Текст для анализа »
┌────────
Враг силился преградить путь нефти в Москву из Баку и Грозного. И в Башкирии рождается второе Баку. Белорусы, покидая свои колхозы, сжигали урожаи сахарной свеклы. Но в Казахстане ширятся свекловичные плантации. За Белоруссию!

Ты хочешь знать, что происходит в России, норвежец? Слушай.

В мартеновском цехе завода в уральском городе Кушве потребовалось срочно сменить деталь докрасна раскаленного ковша. Ковш перед этим был наполнен расплавленной массой металла. Четыре часа, по крайней мере, надо было прождать, прежде чем этот громадный ковш остынет и человек сможет влезть и сменить деталь. Но четыре часа в эпоху войны — это то же, что недели, месяцы мирного времени. И каменщик Красиков вошел в раскаленный ковш, не дожидаясь, когда раскаленное железо остынет. Красикова обливали водой из шлангов, вода вскипала на нем. Обжигая волосы, руки, рискуя жизнью, он так быстро сменил деталь, что плавка металла не задержалась. Он понимал, что рискует жизнью. Но разве смертельная опасность останавливает на фронте солдата? Вот как в эти дни живет Россия, норвежец!

В Норвегии нас слушали в фискеверах — маленьких рыболовецких портах. Их очень много в Норвегии — в укромных местах на шхерах. Все фискеверы связаны один с другим автоматическими телефонами. Идет рыба, и телефон опережает движение рыбы — звонят по всему побережью: рыба идет!

Автоматический телефон фискеверов помогал движению Сопротивления в Норвегии. Чуть где показывалось нацистское судно — звонили из одного фискевера в другой. И новости передавали по телефону. Разумеется, телефонный разговор происходил не на языке всем понятном. Говорили на языке, который, кроме рыбаков, не понимает никто. С древних времен у обитателей Лофотен, Вестфиорда, Вестеролена существовало поверье: для морских духов нет ничего нестерпимей обыкновенного норвежского языка. И если слышат его, то разгоняют всю рыбу. Чтобы не злить своенравных духов, норвежские рыбаки в море говорили на особом рыболовецком жаргоне. В морских духов давно перестали верить. Но в дни войны эпидемия суеверия стремительно распространялась по фискеверам. Рыболовецкий жаргон возродился вдруг на всем побережье. Освоили его даже те, кто недавно еще насмехался над суеверными стариками. На этом «суеверном» жаргоне и передавали по автоматическому телефону с фискевера на фискевер то, что удавалось услышать по радио Москвы или Лондона...
└────────
Набор записей »
┌────────
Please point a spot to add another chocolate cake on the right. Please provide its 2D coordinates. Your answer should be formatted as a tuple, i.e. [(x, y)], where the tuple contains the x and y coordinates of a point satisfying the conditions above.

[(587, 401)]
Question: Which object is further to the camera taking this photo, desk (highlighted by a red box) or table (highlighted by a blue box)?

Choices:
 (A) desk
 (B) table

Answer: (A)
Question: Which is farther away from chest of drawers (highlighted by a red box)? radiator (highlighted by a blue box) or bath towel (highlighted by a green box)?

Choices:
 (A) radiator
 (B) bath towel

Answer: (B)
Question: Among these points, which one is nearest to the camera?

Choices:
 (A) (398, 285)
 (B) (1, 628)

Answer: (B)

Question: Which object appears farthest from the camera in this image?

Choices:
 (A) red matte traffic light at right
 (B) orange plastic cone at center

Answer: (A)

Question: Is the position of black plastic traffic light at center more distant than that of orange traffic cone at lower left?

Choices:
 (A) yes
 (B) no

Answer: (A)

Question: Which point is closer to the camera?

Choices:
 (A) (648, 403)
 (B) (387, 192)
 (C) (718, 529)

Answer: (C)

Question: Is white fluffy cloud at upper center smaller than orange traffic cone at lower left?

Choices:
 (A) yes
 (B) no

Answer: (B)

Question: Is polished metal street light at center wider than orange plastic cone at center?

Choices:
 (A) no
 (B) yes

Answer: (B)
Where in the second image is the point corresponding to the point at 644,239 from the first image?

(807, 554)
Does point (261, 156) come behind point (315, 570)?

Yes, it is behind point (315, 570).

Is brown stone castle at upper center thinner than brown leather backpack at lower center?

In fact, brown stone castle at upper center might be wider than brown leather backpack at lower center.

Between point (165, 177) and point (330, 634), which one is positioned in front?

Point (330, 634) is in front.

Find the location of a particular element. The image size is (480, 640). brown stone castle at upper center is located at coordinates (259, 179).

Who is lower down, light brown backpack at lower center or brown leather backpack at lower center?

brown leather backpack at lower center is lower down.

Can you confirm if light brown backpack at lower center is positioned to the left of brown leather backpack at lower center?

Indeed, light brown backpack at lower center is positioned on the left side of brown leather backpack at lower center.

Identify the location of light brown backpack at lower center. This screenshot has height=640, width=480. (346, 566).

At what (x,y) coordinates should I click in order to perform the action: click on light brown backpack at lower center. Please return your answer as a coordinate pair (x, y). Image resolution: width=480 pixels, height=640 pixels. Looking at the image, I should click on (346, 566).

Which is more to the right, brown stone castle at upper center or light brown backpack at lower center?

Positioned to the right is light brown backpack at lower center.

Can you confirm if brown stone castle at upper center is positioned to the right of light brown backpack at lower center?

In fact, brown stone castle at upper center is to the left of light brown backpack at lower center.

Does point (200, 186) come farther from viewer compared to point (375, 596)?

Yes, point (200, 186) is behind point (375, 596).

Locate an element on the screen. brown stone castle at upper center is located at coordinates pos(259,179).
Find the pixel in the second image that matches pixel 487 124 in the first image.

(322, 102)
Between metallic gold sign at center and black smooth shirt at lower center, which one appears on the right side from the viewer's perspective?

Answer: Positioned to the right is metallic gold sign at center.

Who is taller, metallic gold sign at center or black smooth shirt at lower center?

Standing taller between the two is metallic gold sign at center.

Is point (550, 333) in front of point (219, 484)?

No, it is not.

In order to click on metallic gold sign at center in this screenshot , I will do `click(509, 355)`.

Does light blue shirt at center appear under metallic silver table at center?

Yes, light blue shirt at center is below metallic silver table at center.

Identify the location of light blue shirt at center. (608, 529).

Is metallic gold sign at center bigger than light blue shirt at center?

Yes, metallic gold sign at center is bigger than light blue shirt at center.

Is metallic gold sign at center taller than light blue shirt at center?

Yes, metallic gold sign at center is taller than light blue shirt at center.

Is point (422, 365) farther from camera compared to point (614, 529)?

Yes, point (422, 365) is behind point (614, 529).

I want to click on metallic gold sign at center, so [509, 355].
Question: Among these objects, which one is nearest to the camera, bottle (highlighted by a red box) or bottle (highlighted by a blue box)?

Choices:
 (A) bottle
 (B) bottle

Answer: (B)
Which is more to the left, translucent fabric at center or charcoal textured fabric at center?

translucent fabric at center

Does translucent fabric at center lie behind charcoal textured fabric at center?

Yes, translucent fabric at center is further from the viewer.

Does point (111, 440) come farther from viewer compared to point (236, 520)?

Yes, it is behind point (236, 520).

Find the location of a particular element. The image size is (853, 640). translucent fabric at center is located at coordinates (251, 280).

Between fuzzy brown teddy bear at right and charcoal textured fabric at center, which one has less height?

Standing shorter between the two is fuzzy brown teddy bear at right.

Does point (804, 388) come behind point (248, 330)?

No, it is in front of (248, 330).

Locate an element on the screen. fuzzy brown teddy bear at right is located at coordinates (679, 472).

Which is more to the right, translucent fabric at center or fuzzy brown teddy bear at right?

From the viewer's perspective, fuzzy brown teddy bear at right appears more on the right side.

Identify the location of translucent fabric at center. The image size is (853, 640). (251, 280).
└────────
Цель задания » Отредактируйте отрывок из текста для анализа от слов «Враг силился преградить» до слов «плантации. За Белоруссию!»: замените «Казахстане» на «Узбекистане». Записи здесь никакой роли не играют.

Решение задания »
Враг силился преградить путь нефти в Москву из Баку и Грозного. И в Башкирии рождается второе Баку. Белорусы, покидая свои колхозы, сжигали урожаи сахарной свеклы. Но в Узбекистане ширятся свекловичные плантации. За Белоруссию!